Yams are large fleshy roots, sometimes weighing from thirty to forty pounds each. Some of them are highly acrid in the fresh state, but become agreeable articles of food when cooked, owing to the dissipation or decomposition of the acrid principle.
The fresh root of Dioscorea sativa, from the West Indies, was analyzed by Süersen, [Quoted by L. Gmelin, Handb. d. Chemia, Bd. ii. S. 1334.] who obtained the following results: resin, 0.05; uncrystallizable sugar, 0.26; mucilage, 2.94; starch, 22.66; ligneous fibre, 6.51; nitrogenized matter, quantity undetermined; and water, 67.58. The fresh roots yield 0.52 of ashes, containing carbonate of lime and silica.
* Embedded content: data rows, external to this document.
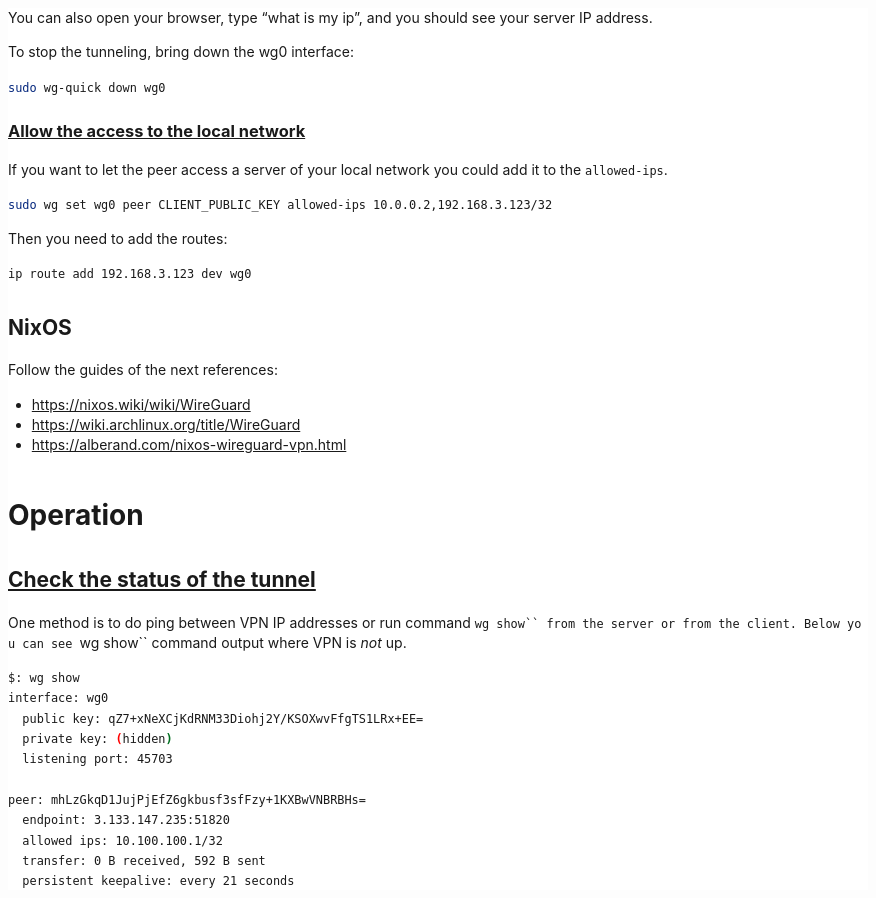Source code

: You can also open your browser, type “what is my ip”, and you should see your server IP address.

To stop the tunneling, bring down the wg0 interface:

```bash
sudo wg-quick down wg0
```

### [Allow the access to the local network](https://wiki.archlinux.org/title/WireGuard)

If you want to let the peer access a server of your local network you could add it to the `allowed-ips`.

```bash
sudo wg set wg0 peer CLIENT_PUBLIC_KEY allowed-ips 10.0.0.2,192.168.3.123/32
```

Then you need to add the routes:

```bash
ip route add 192.168.3.123 dev wg0
```

## NixOS

Follow the guides of the next references:

- https://nixos.wiki/wiki/WireGuard
- https://wiki.archlinux.org/title/WireGuard
- https://alberand.com/nixos-wireguard-vpn.html

# Operation

## [Check the status of the tunnel](https://www.vmwaremine.com/2020/10/01/how-to-check-vpn-link-status-on-wireguard/)

One method is to do ping between VPN IP addresses or run command `wg show`` from the server or from the client.
Below you can see `wg show`` command output where VPN is _not_ up.

```bash
$: wg show
interface: wg0
  public key: qZ7+xNeXCjKdRNM33Diohj2Y/KSOXwvFfgTS1LRx+EE=
  private key: (hidden)
  listening port: 45703

peer: mhLzGkqD1JujPjEfZ6gkbusf3sfFzy+1KXBwVNBRBHs=
  endpoint: 3.133.147.235:51820
  allowed ips: 10.100.100.1/32
  transfer: 0 B received, 592 B sent
  persistent keepalive: every 21 seconds
```
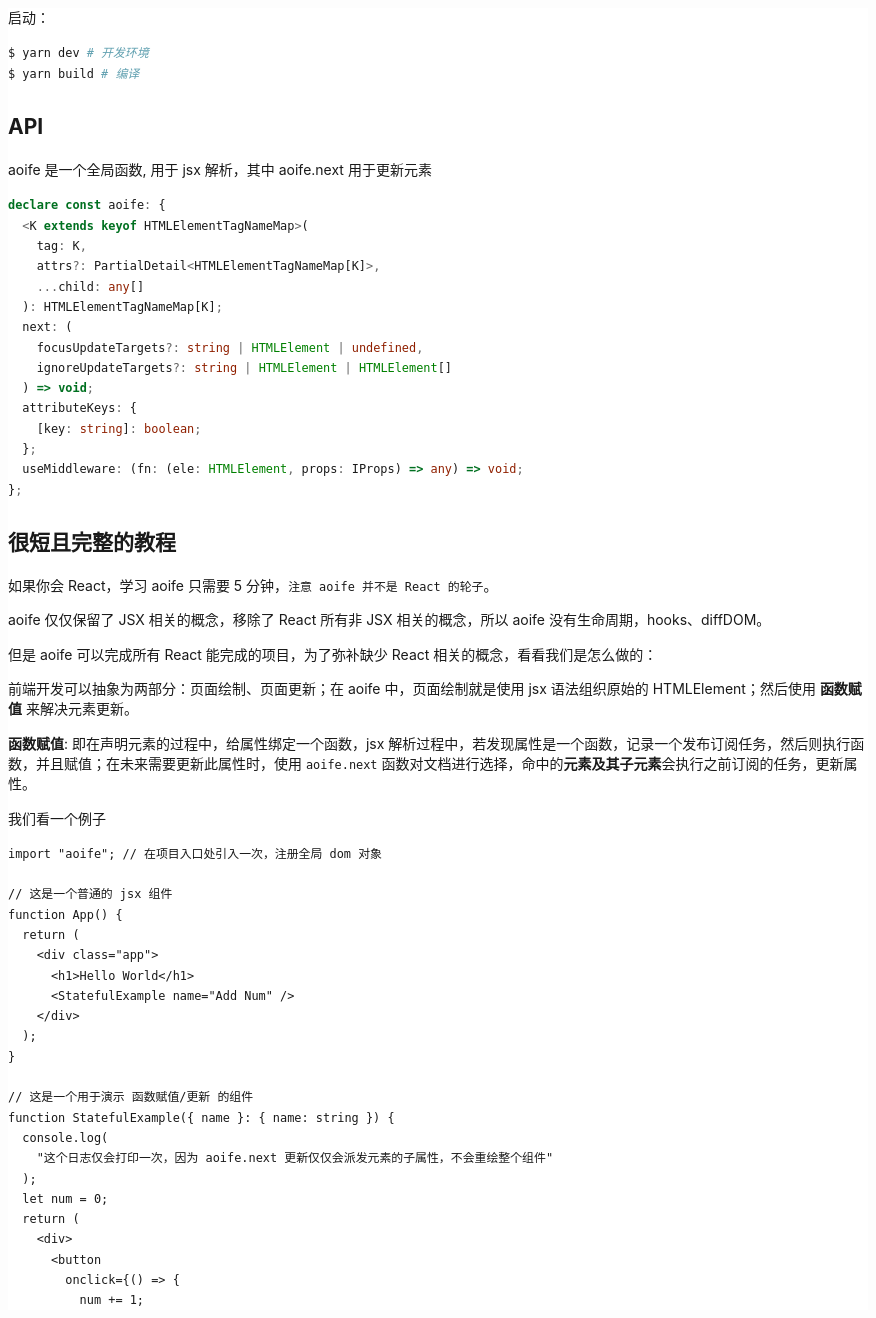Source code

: 启动：

```bash
$ yarn dev # 开发环境
$ yarn build # 编译
```

## API

aoife 是一个全局函数, 用于 jsx 解析，其中 aoife.next 用于更新元素

```typescript
declare const aoife: {
  <K extends keyof HTMLElementTagNameMap>(
    tag: K,
    attrs?: PartialDetail<HTMLElementTagNameMap[K]>,
    ...child: any[]
  ): HTMLElementTagNameMap[K];
  next: (
    focusUpdateTargets?: string | HTMLElement | undefined,
    ignoreUpdateTargets?: string | HTMLElement | HTMLElement[]
  ) => void;
  attributeKeys: {
    [key: string]: boolean;
  };
  useMiddleware: (fn: (ele: HTMLElement, props: IProps) => any) => void;
};
```

## 很短且完整的教程

如果你会 React，学习 aoife 只需要 5 分钟，`注意 aoife 并不是 React 的轮子`。

aoife 仅仅保留了 JSX 相关的概念，移除了 React 所有非 JSX 相关的概念，所以 aoife 没有生命周期，hooks、diffDOM。

但是 aoife 可以完成所有 React 能完成的项目，为了弥补缺少 React 相关的概念，看看我们是怎么做的：

前端开发可以抽象为两部分：页面绘制、页面更新；在 aoife 中，页面绘制就是使用 jsx 语法组织原始的 HTMLElement；然后使用 **函数赋值** 来解决元素更新。

**函数赋值**: 即在声明元素的过程中，给属性绑定一个函数，jsx 解析过程中，若发现属性是一个函数，记录一个发布订阅任务，然后则执行函数，并且赋值；在未来需要更新此属性时，使用 `aoife.next` 函数对文档进行选择，命中的**元素及其子元素**会执行之前订阅的任务，更新属性。

我们看一个例子

```text
import "aoife"; // 在项目入口处引入一次，注册全局 dom 对象

// 这是一个普通的 jsx 组件
function App() {
  return (
    <div class="app">
      <h1>Hello World</h1>
      <StatefulExample name="Add Num" />
    </div>
  );
}

// 这是一个用于演示 函数赋值/更新 的组件
function StatefulExample({ name }: { name: string }) {
  console.log(
    "这个日志仅会打印一次，因为 aoife.next 更新仅仅会派发元素的子属性，不会重绘整个组件"
  );
  let num = 0;
  return (
    <div>
      <button
        onclick={() => {
          num += 1;
```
The following are the per centage quantities of yam-starch obtained by Dr. Sheir [Report on the Starch-producing Plants of the Colony of British Guiana, by John Sheir, LL. D. Demerara, 1847.—Dr. James Clark (Medicinal Facts and Observations, vol. vii. 1797) obtained from 4 lbs. of the roots of D. triphylla 5 oz. 2 dr. of starch, and from teh same quantity of D. bulbifera 8 oz. of starch.] from the fresh roots of several species of Dioscorea:—
|Per Centage of Starch.|
|Common yam (D. sativa)||24.47|
|Barbados yam (D. ___?)||18.75|
|Guinea yam (D. aculeata)||17.03|
|Buck yam (D. triphylla)||16.07|
|A third (from a dark-coloured variety)||14.83|
I am indebted to Dr. Sheir for specimens of the starches of three species: viz., D. sativa, D. aculeata, and D. triphylla. They were prepared in the Colonial Laboratory at Demerara. They are beautifully white, inodorous, and tasteless. Examined by the microscope, the particles of the three starches present a general similarity of character. They are large, somewhat compressed, elliptical or ovate, or somewhat obtusely triangular. They may be compared in shape to the seed of the common scarlet runner bean (Phaseolus mulliflorus), and are surrounded by rings, which, when viewed on the middle of the flat side of the particle, appear to be but slightly curved. In the latter character they approximate to curcuma starch. Some of the particles present one or two slight nipple-like projections analogous to those of maranta starch. In polarized light, they present the usual crosses observed with most other starches. Their size is about 1/500th of an inch in length, and about 1/1000th an inch in breadth. [The following measurements, in parts of an English inch, of the particles of yam starch, were made for me by Mr, George Jackson:—
|Particles.||Guinea Yam.||Common Yam.||Buck Yam|
Yams are roasted and boiled, and eaten like potatoes. "They are dressed in various forms, being boiled in soups or broths, &c, made into pudding, or roasted in the fire." [Dr. Wright, Medicinal Plants growing in Jamaica, in the Memoir of his life, p. 208, 1828.] Some of them, however, are violently acrid, causing vomiting and diarrhoea, even after being carefully cooked. This is said to be the case with D. triphylla and daemona. Yet Dr. Wright and Dr. Sheir declare that the roots of D. triphylla are nearly equal to potatoes.